Ворожей (сборник) - страница 50



– Что ни говори, – сказал Боцман открывшейся ночи, – а море пахнет лучше. Сильней пахнет. Сильней.

– Я не против, – сказал Хирург Борису. – Пойдем завтра вместе. В тайге-то бывал?

– По-настоящему – нет. Так… на экскурсии.

– Вся наша жизнь – экскурсия, – философски заметил Боцман.

– Это точно, – согласился Хирург, – большая экскурсия.


Автобус, наконец, заполз на очередной подъем и остановился. Дальше дорога была ровной, но вдали виднелся глубокий спуск перед новым, спирально кольцевым витком вверх.

Слева, завернутая в метельное покрывало, сонно стояла тайга. Справа же, в низине, покоилось гранитно-седое плато океана.

– Перекур! – крикнул шофер. – Кому побрызгать – выходи.

Разбуженный народ зашевелился, потягиваясь и зевая.

– Половину отмотали, – сказал кто-то.

Хирург, оторвавшись от воспоминаний, взглянул на местность.

«Пожалуй, что так», – подумал он, припомнив, как года два назад по этой же дороге подвозил его один «веселый» водитель. И именно в этом месте, изумленный видом открывшегося моря, чуть было не свернул, чтобы прокатиться к нему по обрыву.

Старатели с сенокосчиками дружно выстроились у обочины, возглавляемые шофером, одетым, как бросилось в глаза, в черный морской китель с двумя рядами золотых пуговиц.

– Ну, дядя, на тебе кнопок, что на гармошке, – рассмеялся Борис. – Хоть Камаринскую шпарь.

Добытчикам понравилась незлобная Борисова шутка, и они басовито погудели, как шмели, продолжая поливать невысокий снежок.

– А я, слышь, это… – оживился имевшийся у приисковиков личный Гомер. – Еду раз с Киева у Белую Церкву…

– Так, хлопцы, по местам, – скомандовал морской шофер. – Я и так опаздую. Не тянет, холера. Посадют на рухлядь – и колупайся с ей.

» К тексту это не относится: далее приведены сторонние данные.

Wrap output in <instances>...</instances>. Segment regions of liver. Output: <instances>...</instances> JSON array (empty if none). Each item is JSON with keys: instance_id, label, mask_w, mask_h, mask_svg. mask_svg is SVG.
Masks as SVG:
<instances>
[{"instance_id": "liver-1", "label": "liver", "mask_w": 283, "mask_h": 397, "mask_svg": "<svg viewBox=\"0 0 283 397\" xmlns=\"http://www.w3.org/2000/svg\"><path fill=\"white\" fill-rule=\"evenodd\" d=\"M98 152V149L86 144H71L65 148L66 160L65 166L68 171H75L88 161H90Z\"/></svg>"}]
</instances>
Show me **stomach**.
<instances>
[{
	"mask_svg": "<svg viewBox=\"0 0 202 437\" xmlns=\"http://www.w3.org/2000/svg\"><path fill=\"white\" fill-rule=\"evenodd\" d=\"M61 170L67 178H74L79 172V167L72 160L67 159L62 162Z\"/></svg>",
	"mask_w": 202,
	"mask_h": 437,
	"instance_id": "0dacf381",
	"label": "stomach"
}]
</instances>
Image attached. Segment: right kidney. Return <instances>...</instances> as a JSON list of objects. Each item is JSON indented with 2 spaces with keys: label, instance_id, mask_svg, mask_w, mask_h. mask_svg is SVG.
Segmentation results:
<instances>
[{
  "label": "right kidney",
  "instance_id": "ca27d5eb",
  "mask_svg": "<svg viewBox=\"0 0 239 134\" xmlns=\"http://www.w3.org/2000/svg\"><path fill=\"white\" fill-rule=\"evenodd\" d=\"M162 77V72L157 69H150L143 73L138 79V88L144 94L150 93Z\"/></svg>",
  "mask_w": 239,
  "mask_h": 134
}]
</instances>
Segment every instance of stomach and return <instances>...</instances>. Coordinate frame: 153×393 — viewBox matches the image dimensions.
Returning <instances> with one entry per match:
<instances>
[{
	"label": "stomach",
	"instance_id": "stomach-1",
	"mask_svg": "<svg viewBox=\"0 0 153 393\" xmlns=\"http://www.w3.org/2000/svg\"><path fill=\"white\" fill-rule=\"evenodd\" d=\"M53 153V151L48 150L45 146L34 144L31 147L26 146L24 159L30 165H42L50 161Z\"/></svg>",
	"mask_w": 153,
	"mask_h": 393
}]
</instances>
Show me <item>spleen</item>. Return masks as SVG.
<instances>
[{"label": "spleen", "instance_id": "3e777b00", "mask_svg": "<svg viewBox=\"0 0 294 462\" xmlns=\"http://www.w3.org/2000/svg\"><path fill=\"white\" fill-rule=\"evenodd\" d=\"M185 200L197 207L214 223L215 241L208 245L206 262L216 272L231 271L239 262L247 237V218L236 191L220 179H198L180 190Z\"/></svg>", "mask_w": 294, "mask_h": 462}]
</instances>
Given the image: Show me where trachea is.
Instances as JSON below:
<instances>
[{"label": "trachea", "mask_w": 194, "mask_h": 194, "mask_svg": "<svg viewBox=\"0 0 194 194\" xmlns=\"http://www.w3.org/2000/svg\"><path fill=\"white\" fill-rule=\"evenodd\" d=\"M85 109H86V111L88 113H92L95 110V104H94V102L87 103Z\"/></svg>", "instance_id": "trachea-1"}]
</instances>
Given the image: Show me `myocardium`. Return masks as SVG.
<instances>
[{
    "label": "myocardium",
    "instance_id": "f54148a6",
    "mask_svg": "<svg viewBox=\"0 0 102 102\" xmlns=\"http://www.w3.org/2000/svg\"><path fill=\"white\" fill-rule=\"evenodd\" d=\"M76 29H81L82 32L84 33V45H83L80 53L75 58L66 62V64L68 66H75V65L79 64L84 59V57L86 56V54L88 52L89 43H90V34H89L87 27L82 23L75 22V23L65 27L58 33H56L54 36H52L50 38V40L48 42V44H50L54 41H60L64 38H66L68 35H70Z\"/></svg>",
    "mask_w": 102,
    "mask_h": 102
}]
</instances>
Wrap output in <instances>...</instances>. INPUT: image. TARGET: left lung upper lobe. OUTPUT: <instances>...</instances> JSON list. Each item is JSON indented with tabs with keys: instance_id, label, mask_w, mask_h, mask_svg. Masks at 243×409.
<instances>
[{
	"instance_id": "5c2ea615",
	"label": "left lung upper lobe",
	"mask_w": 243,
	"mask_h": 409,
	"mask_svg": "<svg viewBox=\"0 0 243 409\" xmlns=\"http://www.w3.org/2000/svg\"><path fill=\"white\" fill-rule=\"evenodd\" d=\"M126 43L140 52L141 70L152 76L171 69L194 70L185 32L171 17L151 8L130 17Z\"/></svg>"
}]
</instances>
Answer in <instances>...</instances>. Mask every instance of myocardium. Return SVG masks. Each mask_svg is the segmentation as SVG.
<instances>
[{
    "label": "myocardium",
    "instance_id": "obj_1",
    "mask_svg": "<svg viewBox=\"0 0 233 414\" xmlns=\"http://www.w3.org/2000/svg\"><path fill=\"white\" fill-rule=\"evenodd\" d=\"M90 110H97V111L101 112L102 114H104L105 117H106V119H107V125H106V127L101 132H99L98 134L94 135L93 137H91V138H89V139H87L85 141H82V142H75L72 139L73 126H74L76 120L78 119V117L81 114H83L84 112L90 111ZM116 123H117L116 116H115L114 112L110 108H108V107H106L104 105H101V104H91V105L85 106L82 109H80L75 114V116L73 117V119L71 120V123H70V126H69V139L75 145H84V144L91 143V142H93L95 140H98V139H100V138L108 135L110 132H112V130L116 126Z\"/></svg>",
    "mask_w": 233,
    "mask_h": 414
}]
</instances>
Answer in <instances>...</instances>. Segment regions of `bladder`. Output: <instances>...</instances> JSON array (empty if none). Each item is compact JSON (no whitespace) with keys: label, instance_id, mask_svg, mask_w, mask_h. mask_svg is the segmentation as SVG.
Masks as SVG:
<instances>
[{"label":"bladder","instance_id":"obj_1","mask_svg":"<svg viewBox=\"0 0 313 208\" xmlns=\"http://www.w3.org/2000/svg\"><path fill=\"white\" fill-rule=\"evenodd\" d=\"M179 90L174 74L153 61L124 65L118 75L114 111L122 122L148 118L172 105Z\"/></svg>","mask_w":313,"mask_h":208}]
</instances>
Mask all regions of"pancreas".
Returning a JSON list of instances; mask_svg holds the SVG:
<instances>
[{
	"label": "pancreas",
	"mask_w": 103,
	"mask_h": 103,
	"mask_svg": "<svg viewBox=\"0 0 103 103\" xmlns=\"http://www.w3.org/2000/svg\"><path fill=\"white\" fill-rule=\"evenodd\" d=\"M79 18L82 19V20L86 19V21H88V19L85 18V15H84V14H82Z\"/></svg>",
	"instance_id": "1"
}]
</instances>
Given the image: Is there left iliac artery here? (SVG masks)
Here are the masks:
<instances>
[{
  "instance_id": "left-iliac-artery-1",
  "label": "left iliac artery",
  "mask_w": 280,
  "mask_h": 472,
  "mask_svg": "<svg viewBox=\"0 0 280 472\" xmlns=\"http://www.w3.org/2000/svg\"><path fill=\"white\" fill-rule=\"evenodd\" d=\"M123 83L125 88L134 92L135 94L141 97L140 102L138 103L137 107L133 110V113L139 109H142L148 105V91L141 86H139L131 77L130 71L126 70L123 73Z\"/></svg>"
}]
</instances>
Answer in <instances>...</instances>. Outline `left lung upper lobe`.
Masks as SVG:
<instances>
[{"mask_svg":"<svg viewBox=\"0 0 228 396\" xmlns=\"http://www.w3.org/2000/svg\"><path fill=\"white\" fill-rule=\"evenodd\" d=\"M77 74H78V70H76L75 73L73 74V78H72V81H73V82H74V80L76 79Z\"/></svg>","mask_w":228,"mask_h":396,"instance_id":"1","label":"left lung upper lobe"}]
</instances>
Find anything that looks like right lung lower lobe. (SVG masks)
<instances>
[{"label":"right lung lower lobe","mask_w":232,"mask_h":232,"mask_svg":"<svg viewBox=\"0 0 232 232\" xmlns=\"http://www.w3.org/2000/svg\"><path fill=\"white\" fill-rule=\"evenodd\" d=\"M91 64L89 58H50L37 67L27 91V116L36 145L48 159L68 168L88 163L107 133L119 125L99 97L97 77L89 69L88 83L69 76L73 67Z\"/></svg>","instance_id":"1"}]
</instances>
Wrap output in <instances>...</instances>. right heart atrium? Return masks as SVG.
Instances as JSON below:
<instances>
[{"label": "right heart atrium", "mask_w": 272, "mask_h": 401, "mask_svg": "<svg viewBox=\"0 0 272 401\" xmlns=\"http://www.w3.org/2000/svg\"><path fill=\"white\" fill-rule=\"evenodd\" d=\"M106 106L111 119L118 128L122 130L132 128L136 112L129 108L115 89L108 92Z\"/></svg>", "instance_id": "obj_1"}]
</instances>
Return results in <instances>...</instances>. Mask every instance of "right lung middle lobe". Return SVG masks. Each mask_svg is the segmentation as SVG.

Расселись. Машина теперь побежала по ровной дороге легко, ухватисто. Народ достал курево и проветрившийся, было, салон вновь наполнился густым, тяжелым дымом.

– Ага. Дело было летом, – продолжал свое повествование сказитель и поправил на круглом, румяном лице пышные соломенные усы. На голове у него блином лежала белая фуражка, из-под козырька которой весело и озорно светились быстрые рыжие глаза.

– Еду. И как раз же по дороге кум живет. Километров пятнадцать. А время у меня было, что я мог и назавтра вернуться. На мне пиньжак. Ага. При Сталине носили такие. И пугвицыж, конечно, золотые.

Заворачую до кума прямо во двор. А как-то так получилось: давно перед тем не виделись: то работа, то – то, то – это… Жинка кумова давай сразу доставать огурцы соленые, сало. Курку зарезала. Самогона четверть. Все как положено. Ага. Сели в садочке. Вечереет.

Разговариваем. Раз и приходит соседка. Женщина – я тебе говорю. Вдовая. Жаром от нее, как от печки. Села рядом. Ага. Села. Я аж сомлел близом с ей. Грудей у той соседки – мама родная. Что два гарбуза за пазухой. Такая прорва тела в женщине. Видать, она тем своим телом мужа и укатала. Здоровый такой хлопец был, Федя. Я его знал. Комбайнер. И вдруг помер. Говорили – сердце. Ну, правильно, какое сердце ту прелесть выдержит. Слоном надо быть. Но при этом та самая вдовая соседка – Лида имя – сильно образованная гражданка. Одну стопку, другую, третью. И давай смеяться над правительством, министрами, над военными. Главное, мы с кумом замечаем – правильно смеется. Ага. И все она тебе знает: и за Михайлу Сергеевича, и за Лукьянова, и за Пугу. Где, что, когда, с кем. В общем, туда-сюда. Еще по чарке. Тут энтоя самая Лида песняка как вдарит. На всю деревню. Чуть уши не полопались. Ну и кум мой с жинкою рты пооткрывали – голоса показуют. Вот это, думаю, контора. И сам заспивал, аж слезы бежат. Ага. Еще выпили. Давай теперь по брундуршафту целоваться. Тут вдовая Лида мине смехом и говорит, что это, мол, у тебя, Степа, пиньжак такой модный, а сама пугвицы золотые пальцами трогает. Хочешь, говорит на ухо, я тебе массаж через энти пуговицы исделаю. И заливается горлом – меня прямо в пот кинуло.